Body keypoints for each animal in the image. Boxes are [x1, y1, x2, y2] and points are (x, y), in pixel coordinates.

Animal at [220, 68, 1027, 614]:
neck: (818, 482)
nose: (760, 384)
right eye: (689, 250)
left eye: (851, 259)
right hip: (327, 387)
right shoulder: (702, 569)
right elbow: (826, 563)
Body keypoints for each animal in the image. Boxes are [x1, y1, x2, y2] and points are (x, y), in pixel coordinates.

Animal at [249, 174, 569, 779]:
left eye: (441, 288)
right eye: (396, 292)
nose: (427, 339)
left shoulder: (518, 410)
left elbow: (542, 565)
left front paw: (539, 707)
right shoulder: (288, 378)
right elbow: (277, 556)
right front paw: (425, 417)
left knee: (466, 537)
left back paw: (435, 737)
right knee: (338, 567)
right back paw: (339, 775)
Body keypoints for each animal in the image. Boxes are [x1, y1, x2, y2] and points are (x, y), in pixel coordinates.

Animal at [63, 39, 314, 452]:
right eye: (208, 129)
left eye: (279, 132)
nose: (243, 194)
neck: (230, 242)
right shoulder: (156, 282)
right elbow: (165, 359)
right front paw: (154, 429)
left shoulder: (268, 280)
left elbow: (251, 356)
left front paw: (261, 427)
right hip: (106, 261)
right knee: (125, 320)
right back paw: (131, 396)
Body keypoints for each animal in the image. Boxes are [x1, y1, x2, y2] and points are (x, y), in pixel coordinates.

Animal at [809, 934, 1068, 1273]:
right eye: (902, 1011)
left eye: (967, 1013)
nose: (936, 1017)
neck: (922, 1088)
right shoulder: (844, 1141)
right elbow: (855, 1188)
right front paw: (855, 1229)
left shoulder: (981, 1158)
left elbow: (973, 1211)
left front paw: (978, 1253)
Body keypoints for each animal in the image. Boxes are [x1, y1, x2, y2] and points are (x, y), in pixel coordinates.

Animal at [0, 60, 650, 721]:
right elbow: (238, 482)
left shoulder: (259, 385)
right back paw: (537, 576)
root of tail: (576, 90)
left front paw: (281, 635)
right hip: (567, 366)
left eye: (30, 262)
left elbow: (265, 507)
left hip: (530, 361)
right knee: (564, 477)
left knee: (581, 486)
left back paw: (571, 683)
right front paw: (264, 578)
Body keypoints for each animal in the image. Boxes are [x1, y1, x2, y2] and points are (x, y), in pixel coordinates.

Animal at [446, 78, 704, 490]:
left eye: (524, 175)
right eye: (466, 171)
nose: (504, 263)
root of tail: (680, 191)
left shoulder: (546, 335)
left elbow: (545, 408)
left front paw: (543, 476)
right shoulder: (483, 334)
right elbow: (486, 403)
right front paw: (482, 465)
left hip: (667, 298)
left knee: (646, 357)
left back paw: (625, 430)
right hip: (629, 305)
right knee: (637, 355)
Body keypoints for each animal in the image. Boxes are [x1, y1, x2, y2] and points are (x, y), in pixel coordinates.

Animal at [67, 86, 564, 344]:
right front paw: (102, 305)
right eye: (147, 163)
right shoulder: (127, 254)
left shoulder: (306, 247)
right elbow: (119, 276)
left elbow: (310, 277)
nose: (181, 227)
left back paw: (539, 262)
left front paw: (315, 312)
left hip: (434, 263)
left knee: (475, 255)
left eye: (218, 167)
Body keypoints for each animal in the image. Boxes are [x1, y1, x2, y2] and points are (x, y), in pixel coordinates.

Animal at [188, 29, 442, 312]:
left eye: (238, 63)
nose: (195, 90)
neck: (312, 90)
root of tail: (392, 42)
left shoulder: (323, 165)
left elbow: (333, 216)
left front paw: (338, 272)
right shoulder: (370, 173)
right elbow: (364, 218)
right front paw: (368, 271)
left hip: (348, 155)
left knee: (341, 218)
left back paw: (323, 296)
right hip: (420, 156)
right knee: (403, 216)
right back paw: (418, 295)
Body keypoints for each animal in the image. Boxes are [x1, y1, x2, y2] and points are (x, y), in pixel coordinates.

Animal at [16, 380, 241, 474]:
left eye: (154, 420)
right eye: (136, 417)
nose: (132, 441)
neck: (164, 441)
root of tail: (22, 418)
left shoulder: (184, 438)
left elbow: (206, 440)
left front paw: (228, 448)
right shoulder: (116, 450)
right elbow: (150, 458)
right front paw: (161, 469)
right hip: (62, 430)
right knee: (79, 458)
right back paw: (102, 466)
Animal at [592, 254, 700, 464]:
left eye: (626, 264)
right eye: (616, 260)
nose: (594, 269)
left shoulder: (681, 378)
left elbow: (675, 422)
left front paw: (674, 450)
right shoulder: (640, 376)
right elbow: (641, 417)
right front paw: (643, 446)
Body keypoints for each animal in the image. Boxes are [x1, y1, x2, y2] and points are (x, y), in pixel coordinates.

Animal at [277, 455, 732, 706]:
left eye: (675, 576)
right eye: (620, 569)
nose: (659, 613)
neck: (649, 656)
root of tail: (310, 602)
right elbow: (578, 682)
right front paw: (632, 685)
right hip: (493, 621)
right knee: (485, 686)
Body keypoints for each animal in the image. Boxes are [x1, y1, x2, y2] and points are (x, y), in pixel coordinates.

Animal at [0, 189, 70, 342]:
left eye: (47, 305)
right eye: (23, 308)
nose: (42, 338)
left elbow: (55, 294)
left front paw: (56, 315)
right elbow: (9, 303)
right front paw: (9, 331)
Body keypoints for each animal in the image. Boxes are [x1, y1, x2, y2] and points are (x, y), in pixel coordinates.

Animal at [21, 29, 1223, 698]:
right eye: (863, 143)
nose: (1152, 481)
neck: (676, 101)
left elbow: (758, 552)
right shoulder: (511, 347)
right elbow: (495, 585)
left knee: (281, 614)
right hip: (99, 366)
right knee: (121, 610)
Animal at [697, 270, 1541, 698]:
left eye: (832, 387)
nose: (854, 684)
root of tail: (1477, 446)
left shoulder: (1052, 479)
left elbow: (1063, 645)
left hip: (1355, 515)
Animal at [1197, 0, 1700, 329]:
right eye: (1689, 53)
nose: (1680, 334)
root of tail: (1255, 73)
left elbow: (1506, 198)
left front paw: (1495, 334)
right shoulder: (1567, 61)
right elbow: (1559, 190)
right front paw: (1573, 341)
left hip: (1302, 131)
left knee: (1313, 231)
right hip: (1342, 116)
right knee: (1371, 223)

= = = =

### PROBLEM
Scan the lines above for "left eye: (675, 576)" and for "right front paw: (9, 331)". Repeat exactly the line holding each of them and every line in between.

### ANSWER FOR THE TASK
left eye: (675, 576)
right eye: (620, 569)
nose: (659, 613)
neck: (649, 656)
root of tail: (310, 602)
right elbow: (578, 682)
right front paw: (632, 685)
right hip: (493, 621)
right knee: (485, 686)
Body keypoints for each animal in the image. Boxes are [x1, y1, x2, y2] and points are (x, y), in pixel coordinates.

Animal at [0, 189, 70, 342]:
left eye: (47, 305)
right eye: (23, 308)
nose: (42, 338)
left elbow: (55, 294)
left front paw: (56, 315)
right elbow: (9, 303)
right front paw: (9, 331)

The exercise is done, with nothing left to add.